# Passage provided
--- START ---
2 cats, 1 dog (a yorkie), 9 turtles (2 Michigan soft shells, 2 painted, 1 map, 2 snapping, 1 yellow belly, and 1red ear), 1 two year old Sulcata (hopefully getting another at the reptile expo this weekend!!!), 7 Betta fish, 2 black and white Molly fish, and a Chinese water dragon.


----------



## starfield (Jun 4, 2012)

10 red foot torts...Columbian, other assorted Northerns and some Bolivians and a sweet little Brazilian
0.3 Cats, Cherry, Liza and Zesa
Giant Day Gecko
8 New Guinea Pink Belly Sideneck Turtles (Emydura subglobosa)
8 Satin mice
8 Jersey cows and 2 bulls


----------



## chase thorn (Jun 19, 2012)

I have what is in my sig.
3 tortoises
6 dogs
1 B&G macaw
1 pacman frog
1 cat
2 Bearded dragons
just sold my small reef tank but still have the 55g reef tank


----------



## clare n (Jun 19, 2012)

chase thorn said:


> I have what is in my sig.
> 3 tortoises
> 6 dogs
> 1 B&G macaw
> ...



What do you keep in your reef tank fish wise? Any sps/lps corals? 
Apologies I'm on iPad/phone app and can't see signatures 
I'm shocked at how many creatures you all have  excellent


----------



## JoesMum (Jun 19, 2012)

I have Joe and a tropical aquarium. 

It currently houses a Bristle Nose Catfish, 2 Clown Loaches, 2 Corydoras and an assortment of Harlequins, x ray tetras, Cherry Barbs and Danios


----------



## kurmaraja12 (Jun 19, 2012)

I've got Kurma the tortoise and Pickles the mouse  my own little family


----------
--- END ---
# Activities
A. In the forum thread, how many Jersey cows does starfield list?
B. Please write out the part of the forum thread that opens with the words containing "What do you" and closes with "JoesMum (Jun 19, 2012)", and switch "creatures" to "animals".

Figure understanding tasks
--- START ---
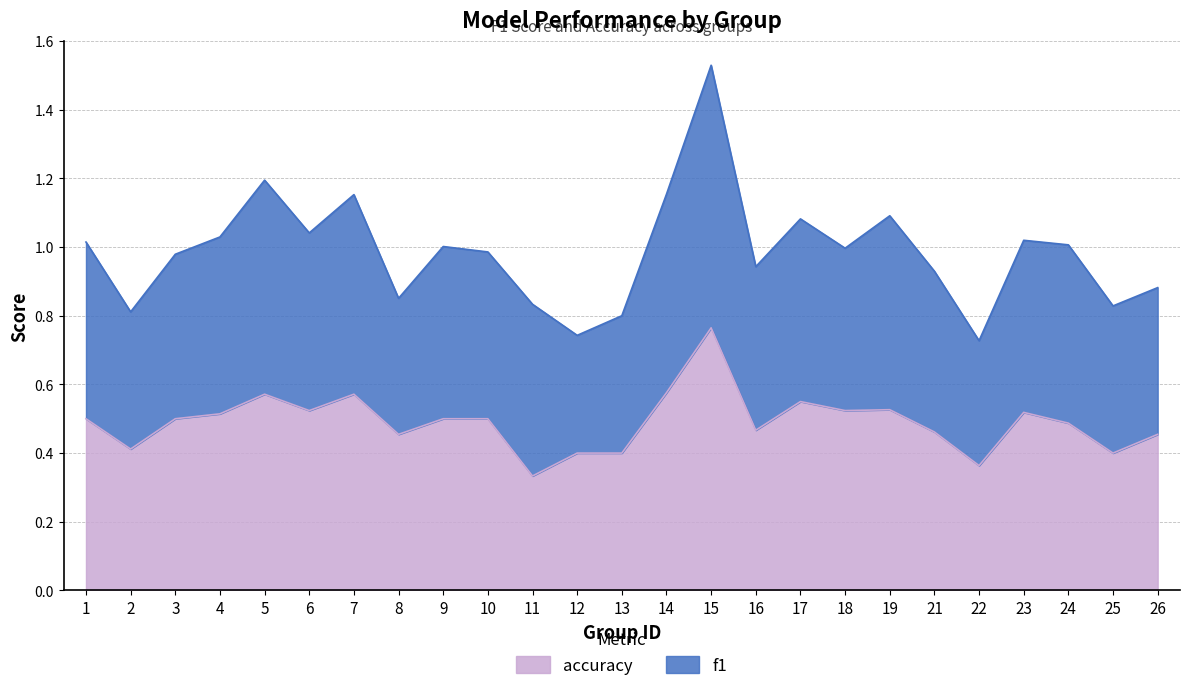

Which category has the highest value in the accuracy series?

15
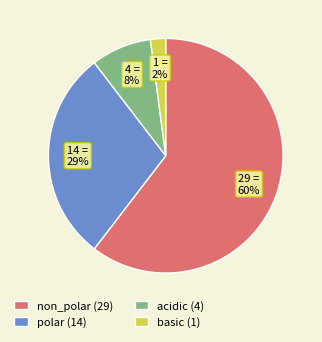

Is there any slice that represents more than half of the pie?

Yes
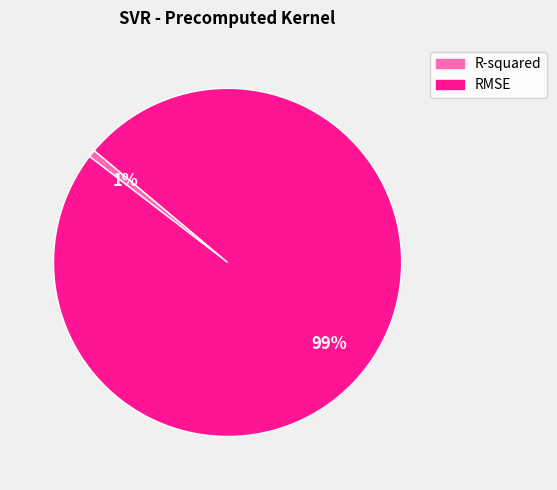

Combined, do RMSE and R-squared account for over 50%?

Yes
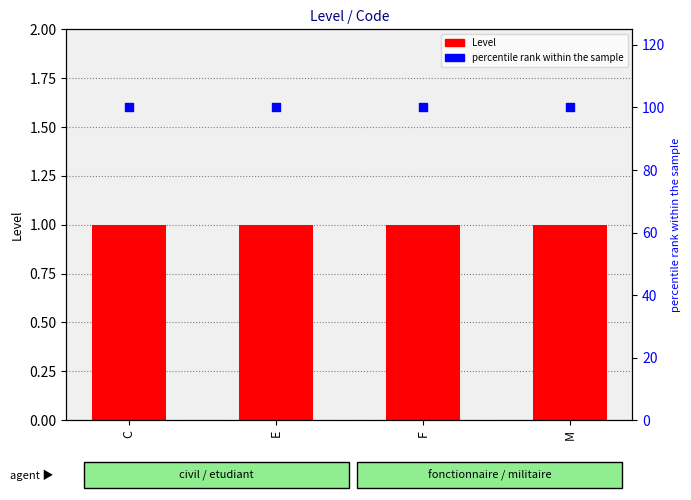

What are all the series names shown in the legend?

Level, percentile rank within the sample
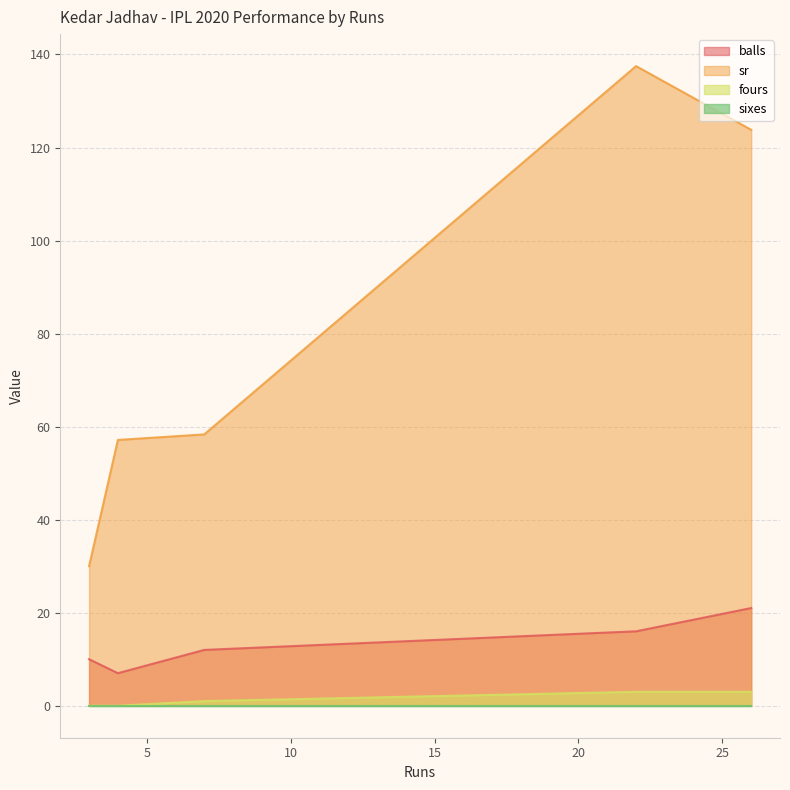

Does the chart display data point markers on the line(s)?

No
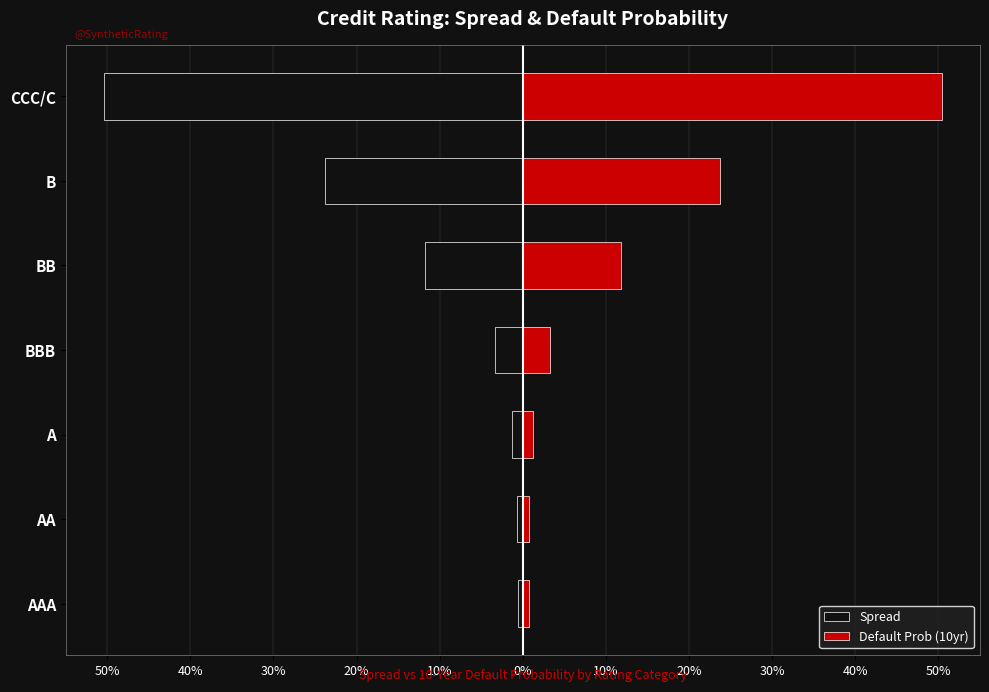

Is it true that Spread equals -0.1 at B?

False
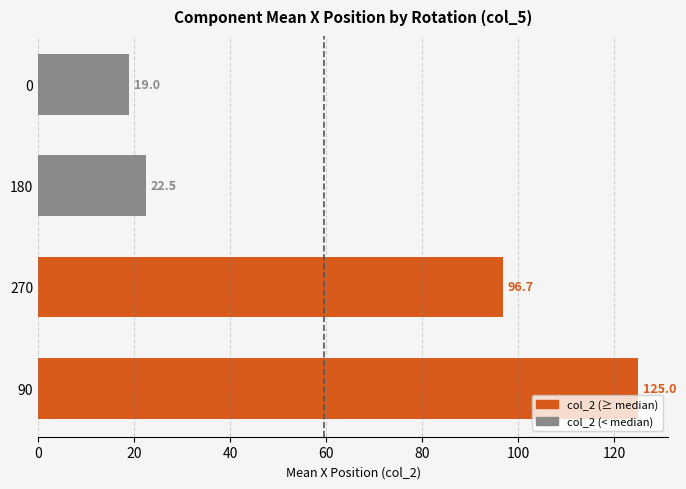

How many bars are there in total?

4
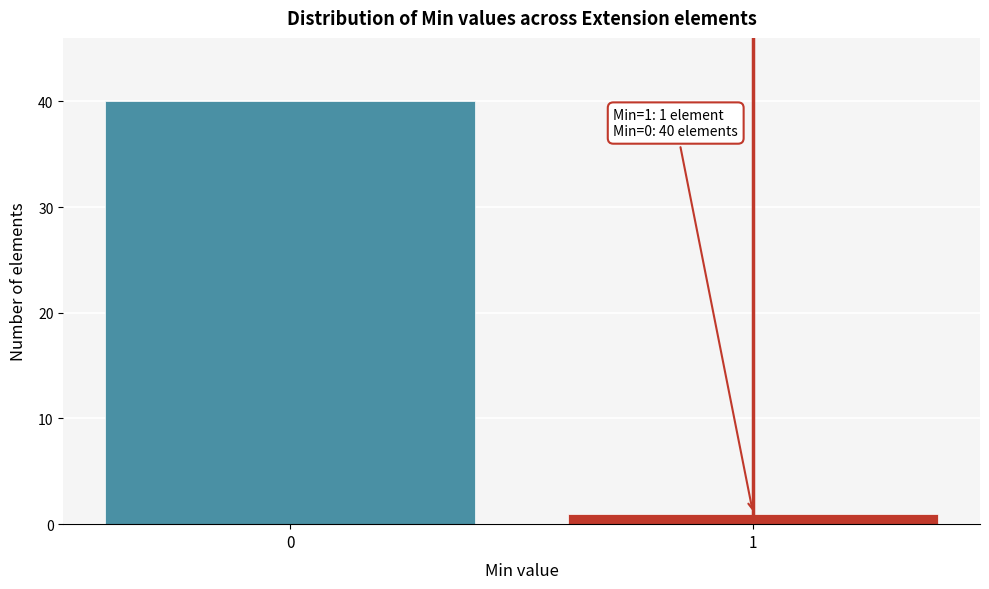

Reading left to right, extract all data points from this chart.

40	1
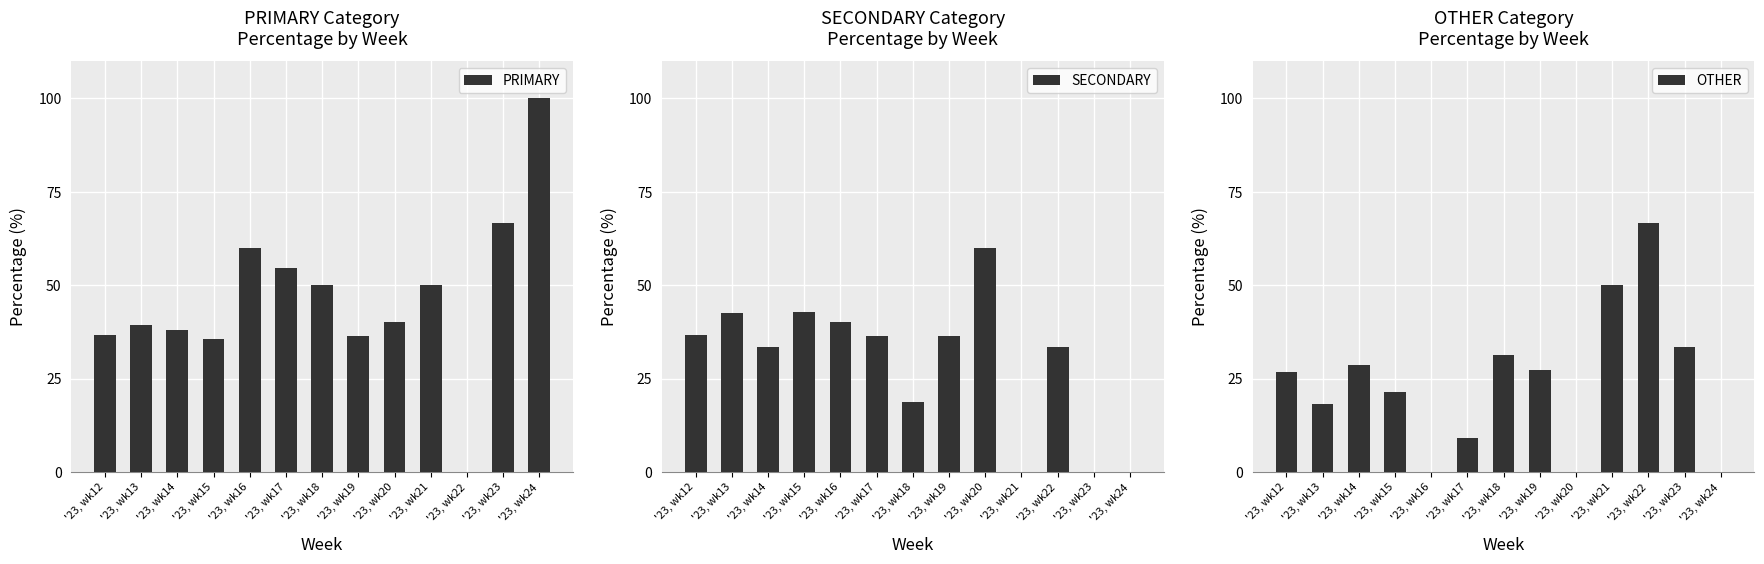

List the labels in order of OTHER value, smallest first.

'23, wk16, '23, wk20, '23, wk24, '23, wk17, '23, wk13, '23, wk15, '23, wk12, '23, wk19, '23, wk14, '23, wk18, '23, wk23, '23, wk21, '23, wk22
--- END ---
# Answer list
A. Eight

B.
What do you keep in your reef tank fish wise? Any sps/lps corals? 
Apologies I'm on iPad/phone app and can't see signatures 
I'm shocked at how many animals you all have  excellent


----------



## JoesMum (Jun 19, 2012)